Memorial Day Musings
It’s early Memorial Day morning.
The sun is up, birds are singing in the trees, the wind is calm. Not many are moving around so it’s quiet in the little town of Genesee Depot, no one is up yet at our house, so it’s nice and quiet.
And I’m thinking about our country. Thankful for the privileges we enjoy here in the United States, some of our privileges we dare to call rights. I wonder if we considered everything we enjoy privileges instead of rights, would it increase our sense of gratitude? Years ago when motorcycles and I were new friends, a close colleague and childhood friend told me “Ride as though you have no rights, ride as though no one on the road sees you yet and you’ll do fine.” It was good advice for me as a novice and I’m thinking today:
If we lived as though the good things in life were privileges instead of rights,
We’d be a happier, more thankful nation.
.
Men and women before us sacrificed dearly first to earn and then to protect the freedoms we currently enjoy. Thank you servicemen and women!
They are today. Thank you! While we cook out and play lawn games, watch the kids play and smile that we don’t have to go in to work today, you are protecting us. Thank you!

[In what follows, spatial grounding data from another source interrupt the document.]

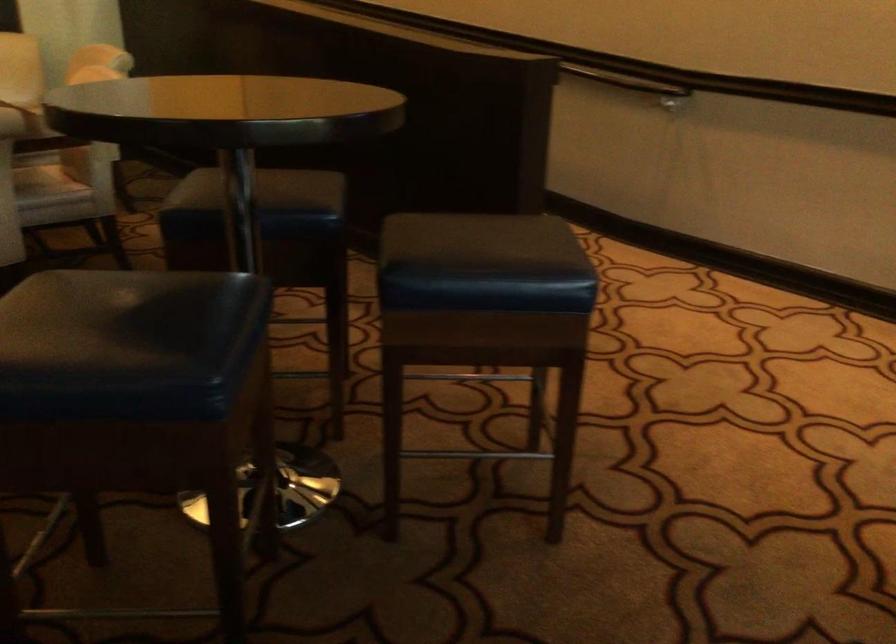
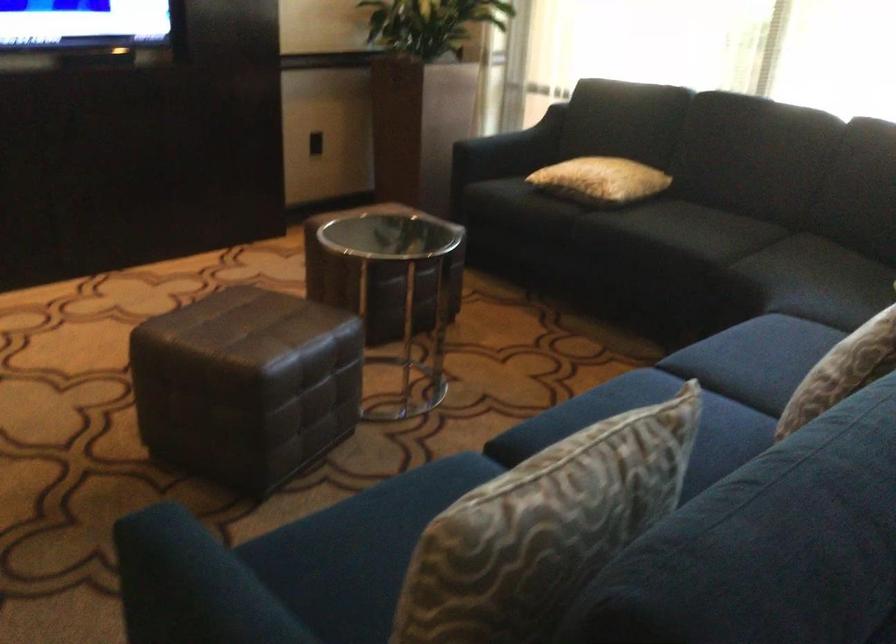
How did the camera likely rotate?

The rotation direction of the camera is right-down.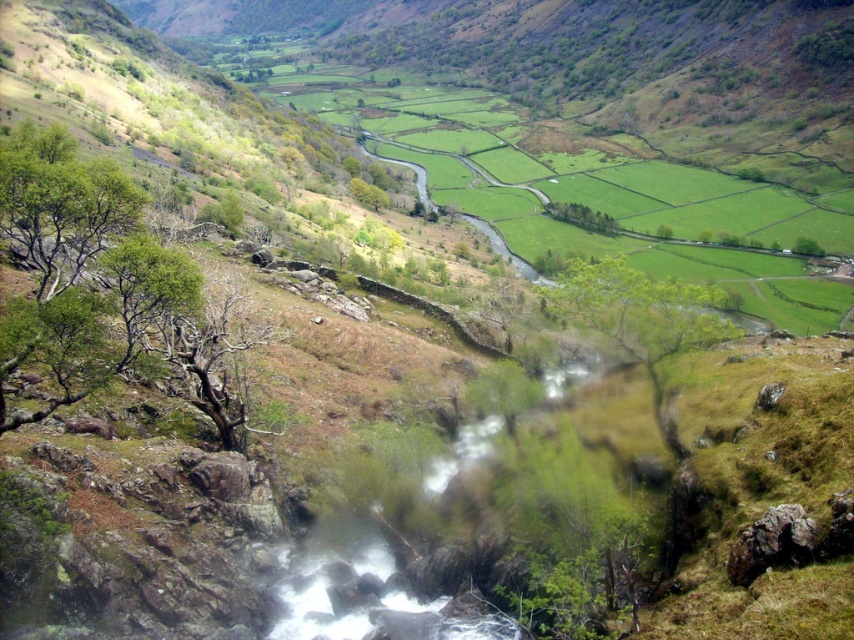
Is point (173, 292) behind point (668, 308)?

No.

Can you confirm if green leafy tree at left is bigger than green leafy tree at center?

Yes.

Does point (13, 150) come closer to viewer compared to point (559, 300)?

Yes, it is in front of point (559, 300).

You are a GUI agent. You are given a task and a screenshot of the screen. Output one action in this format:
    pyautogui.click(x=<x>, y=<y>)
    Task: Click on the green leafy tree at left
    
    Given the screenshot: What is the action you would take?
    pyautogui.click(x=98, y=282)

Who is more forward, (188, 272) or (806, 241)?

Point (188, 272)

Identify the location of green leafy tree at left. The width and height of the screenshot is (854, 640). (98, 282).

Can you confirm if green leafy tree at center is positioned above green leafy tree at center-right?

Actually, green leafy tree at center is below green leafy tree at center-right.

Which is more to the left, green leafy tree at center or green leafy tree at center-right?

green leafy tree at center is more to the left.

Is point (630, 349) less distant than point (799, 253)?

That is True.

The width and height of the screenshot is (854, 640). Find the location of `green leafy tree at center`. green leafy tree at center is located at coordinates (642, 321).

I’m thinking about our perspective on violence – as a nation and as a culture. We’re too used to it; have grown accustomed to it. We’ve desensitized ourselves. Gunshots and explosions in our home theaters and surround-sound family rooms are “cool”. Crime dramas, action movies, video games, the nightly news, etcetera have dimmed our senses over time, and our consciences have developed calluses. It enables us to move through life unscathed and unaffected for the most part, but when death visits close to home we also wonder why people don’t care more – or longer.
I wonder today if we’d live differently if we viewed life as a privilege; a valued commodity worth protecting at any cost – but not something we’re entitled to. Would we be a more grateful, more sensitive people? I think so.
I’ll not bore you with the rest of what I’m thinking, you get the idea; but I am going to focus on this central thought today.
Life is a gift.
A lot of people gave their lives to protect what we enjoy in this country today
and I, for one, am thankful.
.
I’m going to enjoy my family and relax along with everybody else today, keeping gratitude in my peripheral vision all day long. Maybe you’d like to do the same. There’s plenty of gratitude to go around, I think. A lot of people aren’t using theirs.
Phil,
Yes, I’m taking Memorial Day in a new light this year. You see, a friend of ours from GRSBM (age 44) is in the Army and currently doing a one year duty in Iraq. And a friend from church (age 32 w/ a wife and two small boys at home) is in the Army too and has been given notice that he will be headed to Iraq sometime in December. These two deployments will bring the war home to me. I have uncles and cousins who served in the military, and I’m grateful for their sacrifice!
God is good! Thanks Phil for this reminder!